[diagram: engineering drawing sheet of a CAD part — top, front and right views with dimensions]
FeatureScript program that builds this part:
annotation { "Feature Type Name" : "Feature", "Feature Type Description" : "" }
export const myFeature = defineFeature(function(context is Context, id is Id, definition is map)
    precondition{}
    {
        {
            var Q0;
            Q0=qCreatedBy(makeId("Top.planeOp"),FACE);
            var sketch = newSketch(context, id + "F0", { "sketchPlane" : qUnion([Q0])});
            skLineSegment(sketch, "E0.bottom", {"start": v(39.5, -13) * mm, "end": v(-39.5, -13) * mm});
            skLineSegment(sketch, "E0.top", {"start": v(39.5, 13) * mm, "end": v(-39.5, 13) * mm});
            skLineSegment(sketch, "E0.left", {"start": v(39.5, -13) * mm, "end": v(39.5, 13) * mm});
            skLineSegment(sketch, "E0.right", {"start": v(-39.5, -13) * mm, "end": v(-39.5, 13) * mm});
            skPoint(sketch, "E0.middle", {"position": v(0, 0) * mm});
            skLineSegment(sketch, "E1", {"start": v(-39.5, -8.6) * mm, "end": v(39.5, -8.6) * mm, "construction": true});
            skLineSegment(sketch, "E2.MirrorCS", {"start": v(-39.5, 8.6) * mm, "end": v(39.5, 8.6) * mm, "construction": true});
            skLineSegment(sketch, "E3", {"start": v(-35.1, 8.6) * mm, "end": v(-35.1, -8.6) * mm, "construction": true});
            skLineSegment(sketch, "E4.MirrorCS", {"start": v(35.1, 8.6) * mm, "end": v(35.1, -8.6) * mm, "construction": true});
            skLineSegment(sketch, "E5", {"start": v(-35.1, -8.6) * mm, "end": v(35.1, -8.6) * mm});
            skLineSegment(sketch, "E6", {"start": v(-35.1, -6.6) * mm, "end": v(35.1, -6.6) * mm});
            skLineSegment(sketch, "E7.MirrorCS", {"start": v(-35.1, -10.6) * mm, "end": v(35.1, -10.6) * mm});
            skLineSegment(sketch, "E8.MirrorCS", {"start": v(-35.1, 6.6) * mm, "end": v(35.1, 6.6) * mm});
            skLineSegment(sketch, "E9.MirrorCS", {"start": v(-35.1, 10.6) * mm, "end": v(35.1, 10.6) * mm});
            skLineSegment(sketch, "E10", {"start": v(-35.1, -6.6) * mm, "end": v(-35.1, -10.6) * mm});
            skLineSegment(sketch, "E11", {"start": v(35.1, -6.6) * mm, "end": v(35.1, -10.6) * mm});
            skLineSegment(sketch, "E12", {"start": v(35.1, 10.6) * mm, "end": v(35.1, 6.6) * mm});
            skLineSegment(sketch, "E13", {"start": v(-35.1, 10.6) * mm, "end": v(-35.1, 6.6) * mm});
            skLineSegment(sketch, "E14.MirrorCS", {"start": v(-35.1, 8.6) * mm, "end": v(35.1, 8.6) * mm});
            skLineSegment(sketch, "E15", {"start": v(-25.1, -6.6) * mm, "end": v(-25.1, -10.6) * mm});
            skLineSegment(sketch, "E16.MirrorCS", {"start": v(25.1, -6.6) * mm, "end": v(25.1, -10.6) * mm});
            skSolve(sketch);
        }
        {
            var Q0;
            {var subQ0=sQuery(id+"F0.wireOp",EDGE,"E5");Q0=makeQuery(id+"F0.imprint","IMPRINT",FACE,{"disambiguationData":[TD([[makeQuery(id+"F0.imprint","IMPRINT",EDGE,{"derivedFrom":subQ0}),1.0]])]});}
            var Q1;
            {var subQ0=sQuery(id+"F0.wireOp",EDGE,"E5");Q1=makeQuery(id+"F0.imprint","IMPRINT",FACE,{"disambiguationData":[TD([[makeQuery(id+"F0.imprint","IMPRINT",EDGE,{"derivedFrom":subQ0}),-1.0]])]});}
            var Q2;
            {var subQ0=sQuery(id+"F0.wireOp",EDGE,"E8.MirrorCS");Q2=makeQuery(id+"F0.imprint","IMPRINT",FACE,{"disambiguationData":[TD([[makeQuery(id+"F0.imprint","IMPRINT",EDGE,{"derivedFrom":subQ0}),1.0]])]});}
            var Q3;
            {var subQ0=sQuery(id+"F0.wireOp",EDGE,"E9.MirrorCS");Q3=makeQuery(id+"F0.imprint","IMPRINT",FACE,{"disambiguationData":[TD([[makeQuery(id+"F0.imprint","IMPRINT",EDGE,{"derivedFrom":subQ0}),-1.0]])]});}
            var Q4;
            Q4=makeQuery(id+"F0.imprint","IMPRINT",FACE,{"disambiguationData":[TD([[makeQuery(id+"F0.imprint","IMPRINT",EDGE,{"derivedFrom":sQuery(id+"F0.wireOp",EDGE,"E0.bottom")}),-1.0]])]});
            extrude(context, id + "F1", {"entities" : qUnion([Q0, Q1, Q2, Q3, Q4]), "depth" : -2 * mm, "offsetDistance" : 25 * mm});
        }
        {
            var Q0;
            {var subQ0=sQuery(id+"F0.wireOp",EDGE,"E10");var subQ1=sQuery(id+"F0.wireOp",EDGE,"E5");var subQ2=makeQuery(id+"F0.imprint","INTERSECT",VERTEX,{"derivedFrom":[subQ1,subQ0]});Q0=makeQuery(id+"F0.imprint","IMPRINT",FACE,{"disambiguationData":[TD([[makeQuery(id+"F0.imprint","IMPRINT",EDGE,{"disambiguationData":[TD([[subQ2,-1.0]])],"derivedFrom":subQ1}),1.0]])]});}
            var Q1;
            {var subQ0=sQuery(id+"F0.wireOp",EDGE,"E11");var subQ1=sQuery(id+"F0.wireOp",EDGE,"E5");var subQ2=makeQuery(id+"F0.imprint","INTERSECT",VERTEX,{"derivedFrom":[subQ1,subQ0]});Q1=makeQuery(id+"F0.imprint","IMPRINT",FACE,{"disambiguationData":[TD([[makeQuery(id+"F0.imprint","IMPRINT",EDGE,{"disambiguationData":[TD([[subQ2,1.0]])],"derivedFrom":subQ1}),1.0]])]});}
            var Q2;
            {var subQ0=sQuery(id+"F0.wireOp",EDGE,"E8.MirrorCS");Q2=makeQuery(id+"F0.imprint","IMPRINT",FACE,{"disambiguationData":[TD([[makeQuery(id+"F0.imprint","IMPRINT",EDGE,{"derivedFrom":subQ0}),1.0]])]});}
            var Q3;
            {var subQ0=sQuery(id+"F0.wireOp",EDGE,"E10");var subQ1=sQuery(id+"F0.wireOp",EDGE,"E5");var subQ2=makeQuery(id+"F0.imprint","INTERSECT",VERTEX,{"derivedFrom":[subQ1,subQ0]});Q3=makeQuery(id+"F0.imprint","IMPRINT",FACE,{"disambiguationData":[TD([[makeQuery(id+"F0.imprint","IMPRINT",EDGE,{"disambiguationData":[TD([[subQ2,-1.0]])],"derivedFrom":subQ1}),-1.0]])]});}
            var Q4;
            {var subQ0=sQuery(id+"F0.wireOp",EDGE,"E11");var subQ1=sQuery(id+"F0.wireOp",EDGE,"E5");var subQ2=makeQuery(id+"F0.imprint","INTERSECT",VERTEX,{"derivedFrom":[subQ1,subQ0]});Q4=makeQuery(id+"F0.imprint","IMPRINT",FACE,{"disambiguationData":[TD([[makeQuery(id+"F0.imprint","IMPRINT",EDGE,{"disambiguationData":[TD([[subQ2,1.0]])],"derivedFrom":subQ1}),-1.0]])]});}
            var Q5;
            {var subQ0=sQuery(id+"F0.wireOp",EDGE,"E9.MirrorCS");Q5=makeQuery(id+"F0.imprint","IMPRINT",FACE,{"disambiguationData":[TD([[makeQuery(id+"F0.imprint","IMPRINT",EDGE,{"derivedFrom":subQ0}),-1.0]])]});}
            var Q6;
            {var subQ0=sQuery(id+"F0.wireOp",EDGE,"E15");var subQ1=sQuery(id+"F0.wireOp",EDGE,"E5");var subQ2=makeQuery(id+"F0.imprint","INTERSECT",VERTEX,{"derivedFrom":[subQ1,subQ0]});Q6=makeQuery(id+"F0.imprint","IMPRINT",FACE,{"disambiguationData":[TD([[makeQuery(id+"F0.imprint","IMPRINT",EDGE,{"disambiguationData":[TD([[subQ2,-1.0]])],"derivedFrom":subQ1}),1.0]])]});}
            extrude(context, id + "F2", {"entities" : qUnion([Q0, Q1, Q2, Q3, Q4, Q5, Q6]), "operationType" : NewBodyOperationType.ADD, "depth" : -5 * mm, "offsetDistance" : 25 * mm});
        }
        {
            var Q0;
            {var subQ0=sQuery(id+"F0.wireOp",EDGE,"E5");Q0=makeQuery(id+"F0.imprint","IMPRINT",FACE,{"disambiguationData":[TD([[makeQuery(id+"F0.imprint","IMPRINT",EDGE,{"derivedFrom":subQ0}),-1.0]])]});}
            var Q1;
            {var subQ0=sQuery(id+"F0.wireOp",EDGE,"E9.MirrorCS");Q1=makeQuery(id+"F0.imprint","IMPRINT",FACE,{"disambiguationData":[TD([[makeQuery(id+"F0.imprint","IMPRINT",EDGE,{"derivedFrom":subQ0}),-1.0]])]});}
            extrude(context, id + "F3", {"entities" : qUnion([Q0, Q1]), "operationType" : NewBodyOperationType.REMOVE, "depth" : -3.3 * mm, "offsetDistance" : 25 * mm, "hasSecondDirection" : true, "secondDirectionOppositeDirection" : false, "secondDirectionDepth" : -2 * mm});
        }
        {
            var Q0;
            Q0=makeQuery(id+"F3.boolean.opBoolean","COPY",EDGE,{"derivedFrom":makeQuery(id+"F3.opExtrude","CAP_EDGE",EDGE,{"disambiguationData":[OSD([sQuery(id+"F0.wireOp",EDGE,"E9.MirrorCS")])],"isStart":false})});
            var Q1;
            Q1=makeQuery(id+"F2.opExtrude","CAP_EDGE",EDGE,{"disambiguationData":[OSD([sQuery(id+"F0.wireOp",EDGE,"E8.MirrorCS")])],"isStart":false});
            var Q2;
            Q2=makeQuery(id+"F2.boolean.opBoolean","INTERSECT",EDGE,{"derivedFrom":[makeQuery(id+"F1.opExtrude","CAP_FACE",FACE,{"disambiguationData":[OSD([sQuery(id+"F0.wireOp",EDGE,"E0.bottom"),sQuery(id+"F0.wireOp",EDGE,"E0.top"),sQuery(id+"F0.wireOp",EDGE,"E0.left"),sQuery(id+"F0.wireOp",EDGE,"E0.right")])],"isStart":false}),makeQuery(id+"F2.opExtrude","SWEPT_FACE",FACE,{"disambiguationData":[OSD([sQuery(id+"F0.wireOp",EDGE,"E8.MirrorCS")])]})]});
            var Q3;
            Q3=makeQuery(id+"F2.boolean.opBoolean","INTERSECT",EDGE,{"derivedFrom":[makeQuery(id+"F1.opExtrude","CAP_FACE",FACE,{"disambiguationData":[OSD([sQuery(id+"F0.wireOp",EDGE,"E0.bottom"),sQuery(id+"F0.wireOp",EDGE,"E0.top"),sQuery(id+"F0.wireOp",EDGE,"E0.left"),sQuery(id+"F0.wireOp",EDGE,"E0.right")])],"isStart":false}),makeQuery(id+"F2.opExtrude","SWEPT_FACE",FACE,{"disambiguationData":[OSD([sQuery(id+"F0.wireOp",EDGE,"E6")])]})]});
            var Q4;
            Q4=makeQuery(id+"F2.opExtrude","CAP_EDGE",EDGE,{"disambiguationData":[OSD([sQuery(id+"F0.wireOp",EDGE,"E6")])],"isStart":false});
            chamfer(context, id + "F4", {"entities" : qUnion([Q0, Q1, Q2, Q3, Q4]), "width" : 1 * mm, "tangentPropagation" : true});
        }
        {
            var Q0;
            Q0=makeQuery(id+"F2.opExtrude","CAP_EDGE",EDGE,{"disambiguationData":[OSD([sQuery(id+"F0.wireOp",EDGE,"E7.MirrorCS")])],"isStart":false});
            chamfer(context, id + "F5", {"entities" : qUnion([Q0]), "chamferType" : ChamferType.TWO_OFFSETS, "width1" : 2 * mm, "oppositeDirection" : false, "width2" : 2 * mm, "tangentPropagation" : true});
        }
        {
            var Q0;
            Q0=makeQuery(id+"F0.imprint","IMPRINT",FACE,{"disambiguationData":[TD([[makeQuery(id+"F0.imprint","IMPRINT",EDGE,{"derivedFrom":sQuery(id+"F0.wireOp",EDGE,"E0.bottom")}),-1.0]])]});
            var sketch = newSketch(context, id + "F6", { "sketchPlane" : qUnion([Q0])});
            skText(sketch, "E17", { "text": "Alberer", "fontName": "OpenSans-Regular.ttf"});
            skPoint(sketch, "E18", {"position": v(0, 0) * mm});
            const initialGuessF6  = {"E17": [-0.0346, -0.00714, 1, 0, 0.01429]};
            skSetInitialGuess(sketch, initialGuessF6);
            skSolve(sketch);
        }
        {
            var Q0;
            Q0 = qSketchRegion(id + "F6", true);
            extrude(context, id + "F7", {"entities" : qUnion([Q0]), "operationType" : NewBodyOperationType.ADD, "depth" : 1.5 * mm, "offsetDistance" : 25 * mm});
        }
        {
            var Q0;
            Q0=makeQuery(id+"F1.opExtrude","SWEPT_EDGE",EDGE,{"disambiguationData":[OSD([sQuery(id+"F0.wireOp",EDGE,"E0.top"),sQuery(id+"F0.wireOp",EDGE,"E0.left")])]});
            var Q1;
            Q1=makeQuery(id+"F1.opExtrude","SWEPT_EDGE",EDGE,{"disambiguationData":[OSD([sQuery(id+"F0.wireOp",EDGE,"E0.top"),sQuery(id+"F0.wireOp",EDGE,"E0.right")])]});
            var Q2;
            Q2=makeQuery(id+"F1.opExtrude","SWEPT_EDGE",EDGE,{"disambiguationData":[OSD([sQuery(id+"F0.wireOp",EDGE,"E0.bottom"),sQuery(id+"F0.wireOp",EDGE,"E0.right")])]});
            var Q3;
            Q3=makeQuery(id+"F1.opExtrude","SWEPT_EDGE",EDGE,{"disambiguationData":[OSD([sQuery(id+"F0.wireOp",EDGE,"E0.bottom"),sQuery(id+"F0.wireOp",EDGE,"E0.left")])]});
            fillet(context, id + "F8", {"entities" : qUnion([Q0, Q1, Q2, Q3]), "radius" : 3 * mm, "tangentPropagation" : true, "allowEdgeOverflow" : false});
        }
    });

◆ **Challenge**: Reproduce the listing verbatim, starting with its first line and going on through the line that contains "v(-39.5, 8.6) *".

◆ **Expected answer**:
[diagram: engineering drawing sheet of a CAD part — top, front and right views with dimensions]
FeatureScript program that builds this part:
annotation { "Feature Type Name" : "Feature", "Feature Type Description" : "" }
export const myFeature = defineFeature(function(context is Context, id is Id, definition is map)
    precondition{}
    {
        {
            var Q0;
            Q0=qCreatedBy(makeId("Top.planeOp"),FACE);
            var sketch = newSketch(context, id + "F0", { "sketchPlane" : qUnion([Q0])});
            skLineSegment(sketch, "E0.bottom", {"start": v(39.5, -13) * mm, "end": v(-39.5, -13) * mm});
            skLineSegment(sketch, "E0.top", {"start": v(39.5, 13) * mm, "end": v(-39.5, 13) * mm});
            skLineSegment(sketch, "E0.left", {"start": v(39.5, -13) * mm, "end": v(39.5, 13) * mm});
            skLineSegment(sketch, "E0.right", {"start": v(-39.5, -13) * mm, "end": v(-39.5, 13) * mm});
            skPoint(sketch, "E0.middle", {"position": v(0, 0) * mm});
            skLineSegment(sketch, "E1", {"start": v(-39.5, -8.6) * mm, "end": v(39.5, -8.6) * mm, "construction": true});
            skLineSegment(sketch, "E2.MirrorCS", {"start": v(-39.5, 8.6) * mm, "end": v(39.5, 8.6) * mm, "construction": true});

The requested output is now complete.